● EXERCISE 1
Please rewrite the part of the mountain laurel post below that opens with the words "1. Margaret Hookeyon" and closes with "an impressive sight.", putting "lotus flowers" in place of "water lilies".
● EXERCISE 2
According to the mountain laurel post below, what happens when a bee walks on the flower petal?

Jun 17 2009

June Blooms: Mountain Laurel

Published by at 4:40 pm under Phenology,Plants

Mountain Laurel (photo by Vlmstra via GNU Free Licensing on WikiMedia)

Mountain Laurel, the State Flower of Pennsylvania, is blooming now in the Laurel Highlands east of Pittsburgh. 

As you can see from this photo it has a very fascinating flower.  Each flower has five sides with an additional ridge down the center of those sides.  This makes 10 ridges on the outside and 10 troughs on the inside when the flower opens.  Each trough has a dent that holds a stamen in trigger position.  The stamens lie in wait while the pink circle at the center of the flower beckons like a target.  (Click on the photo to see a close-up of the flower.)

When a bee walks on the flower petal, the stamen is released and powders the bee with pollen. 

Pretty ingenious, eh? 

For more information on mountain laurel, see Chuck Tague's blog.

(front photo by Vlmstra from WikiMedia, close-up photo by Dianne Machesney)

2 responses so far

2 Responses to “June Blooms: Mountain Laurel”

  1. Margaret Hookeyon 18 Jun 2009 at 7:13 pm

    This reminds me of the great displays of Mountain Laurel on Mt. Washington, MA. Even as little distracted children we realized this annual display was something special. Some years it was a heavy display – a laurel year. Other years it was much more spare. This is a lovely, lovely photo.

  2. Lauren Conkleon 19 Jun 2009 at 3:28 pm

    I drove past the Ambridge Reservoir this week (Ambridge, PA) to look for birds, and I found the reservoir covered with blooming water lilies. Quite an impressive sight.

● INFORMATION PROVIDED
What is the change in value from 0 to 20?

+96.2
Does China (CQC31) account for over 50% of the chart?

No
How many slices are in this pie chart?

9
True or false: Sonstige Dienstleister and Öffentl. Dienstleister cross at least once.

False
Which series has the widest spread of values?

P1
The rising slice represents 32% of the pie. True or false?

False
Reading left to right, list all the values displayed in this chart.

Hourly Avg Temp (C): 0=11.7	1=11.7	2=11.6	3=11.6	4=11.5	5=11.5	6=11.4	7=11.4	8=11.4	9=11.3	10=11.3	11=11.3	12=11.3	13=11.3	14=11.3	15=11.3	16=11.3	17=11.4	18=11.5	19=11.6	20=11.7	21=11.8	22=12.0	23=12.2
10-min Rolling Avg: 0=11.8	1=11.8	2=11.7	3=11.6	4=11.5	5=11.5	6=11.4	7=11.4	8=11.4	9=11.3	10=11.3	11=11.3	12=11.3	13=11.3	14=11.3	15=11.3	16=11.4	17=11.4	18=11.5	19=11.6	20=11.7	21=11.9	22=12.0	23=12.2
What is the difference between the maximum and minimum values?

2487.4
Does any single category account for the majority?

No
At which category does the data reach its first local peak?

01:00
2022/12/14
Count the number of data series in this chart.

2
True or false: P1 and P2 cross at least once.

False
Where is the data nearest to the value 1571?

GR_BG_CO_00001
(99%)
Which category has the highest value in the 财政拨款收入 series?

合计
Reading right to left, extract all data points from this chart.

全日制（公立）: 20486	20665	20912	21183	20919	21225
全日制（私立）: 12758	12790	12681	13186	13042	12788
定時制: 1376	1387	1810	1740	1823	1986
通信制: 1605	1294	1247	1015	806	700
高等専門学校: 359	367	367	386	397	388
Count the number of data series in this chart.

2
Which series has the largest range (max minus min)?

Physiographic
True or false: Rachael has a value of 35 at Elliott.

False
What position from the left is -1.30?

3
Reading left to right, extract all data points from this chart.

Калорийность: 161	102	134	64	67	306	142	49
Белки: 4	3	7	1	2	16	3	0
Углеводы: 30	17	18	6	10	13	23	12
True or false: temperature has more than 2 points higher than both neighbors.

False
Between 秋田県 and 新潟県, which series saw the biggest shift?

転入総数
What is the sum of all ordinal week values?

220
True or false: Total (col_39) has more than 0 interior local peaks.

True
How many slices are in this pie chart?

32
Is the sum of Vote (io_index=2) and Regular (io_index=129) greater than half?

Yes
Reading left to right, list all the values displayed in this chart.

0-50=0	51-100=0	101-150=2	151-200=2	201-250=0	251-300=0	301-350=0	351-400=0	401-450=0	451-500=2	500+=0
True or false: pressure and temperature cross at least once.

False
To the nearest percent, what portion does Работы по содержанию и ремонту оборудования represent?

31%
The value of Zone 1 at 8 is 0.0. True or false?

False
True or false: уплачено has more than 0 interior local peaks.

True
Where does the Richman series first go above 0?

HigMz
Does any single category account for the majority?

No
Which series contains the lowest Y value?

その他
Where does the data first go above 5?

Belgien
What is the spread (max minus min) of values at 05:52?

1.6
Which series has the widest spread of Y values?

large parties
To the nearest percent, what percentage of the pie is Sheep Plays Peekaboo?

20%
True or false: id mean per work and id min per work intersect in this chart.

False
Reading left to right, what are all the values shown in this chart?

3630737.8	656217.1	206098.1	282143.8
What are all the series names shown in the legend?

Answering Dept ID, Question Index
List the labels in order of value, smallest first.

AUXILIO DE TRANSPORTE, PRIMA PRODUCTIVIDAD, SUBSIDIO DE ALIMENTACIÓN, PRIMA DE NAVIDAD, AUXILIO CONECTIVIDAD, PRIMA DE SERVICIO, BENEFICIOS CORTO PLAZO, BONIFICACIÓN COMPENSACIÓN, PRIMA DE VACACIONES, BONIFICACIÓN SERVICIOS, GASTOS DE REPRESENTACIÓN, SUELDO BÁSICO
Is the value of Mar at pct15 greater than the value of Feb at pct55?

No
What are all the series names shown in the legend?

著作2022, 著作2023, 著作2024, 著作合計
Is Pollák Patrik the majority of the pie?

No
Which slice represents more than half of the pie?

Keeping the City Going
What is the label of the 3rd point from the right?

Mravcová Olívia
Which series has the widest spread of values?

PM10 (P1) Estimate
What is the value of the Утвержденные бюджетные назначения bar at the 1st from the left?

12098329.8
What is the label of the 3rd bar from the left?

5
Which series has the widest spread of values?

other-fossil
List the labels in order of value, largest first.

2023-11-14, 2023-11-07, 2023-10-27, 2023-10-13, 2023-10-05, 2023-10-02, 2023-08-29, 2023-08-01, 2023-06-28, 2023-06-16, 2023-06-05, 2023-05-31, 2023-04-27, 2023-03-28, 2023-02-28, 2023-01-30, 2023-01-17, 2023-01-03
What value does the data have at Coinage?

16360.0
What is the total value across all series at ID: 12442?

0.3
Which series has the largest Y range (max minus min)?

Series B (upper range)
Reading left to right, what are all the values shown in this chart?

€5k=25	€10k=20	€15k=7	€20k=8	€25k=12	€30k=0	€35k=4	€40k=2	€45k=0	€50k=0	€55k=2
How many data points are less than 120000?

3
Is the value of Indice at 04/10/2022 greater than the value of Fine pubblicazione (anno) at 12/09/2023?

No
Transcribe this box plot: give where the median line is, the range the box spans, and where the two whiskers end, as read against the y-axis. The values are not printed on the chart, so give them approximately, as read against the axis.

● ANSWER SPACE 1
1. Margaret Hookeyon 18 Jun 2009 at 7:13 pm

    This reminds me of the great displays of Mountain Laurel on Mt. Washington, MA. Even as little distracted children we realized this annual display was something special. Some years it was a heavy display – a laurel year. Other years it was much more spare. This is a lovely, lovely photo.

  2. Lauren Conkleon 19 Jun 2009 at 3:28 pm

    I drove past the Ambridge Reservoir this week (Ambridge, PA) to look for birds, and I found the reservoir covered with blooming lotus flowers. Quite an impressive sight.

● ANSWER SPACE 2
The stamen is released and powders the bee with pollen.